Extracted page text data:
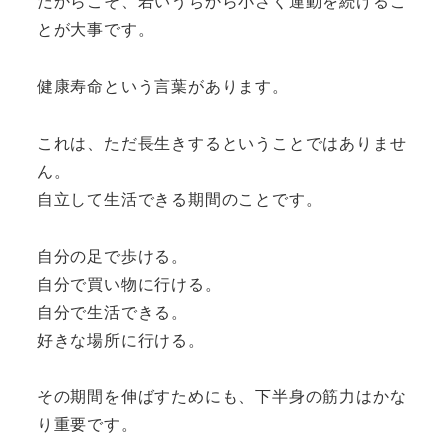
だからこそ、若いうちから小さく運動を続けるこ
とが大事です。
健康寿命という言葉があります。
これは、ただ長生きするということではありませ
ん。
自立して生活できる期間のことです。
自分の足で歩ける。
自分で買い物に行ける。
自分で生活できる。
好きな場所に行ける。
その期間を伸ばすためにも、下半身の筋力はかな
り重要です。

> Work to be completed
Can you give the text from the records again, substituting "足腰" for every "下半身", changing nothing else, and leaving out the pictures?

> Response box
だからこそ、若いうちから小さく運動を続けるこ
とが大事です。
健康寿命という言葉があります。
これは、ただ長生きするということではありませ
ん。
自立して生活できる期間のことです。
自分の足で歩ける。
自分で買い物に行ける。
自分で生活できる。
好きな場所に行ける。
その期間を伸ばすためにも、足腰の筋力はかな
り重要です。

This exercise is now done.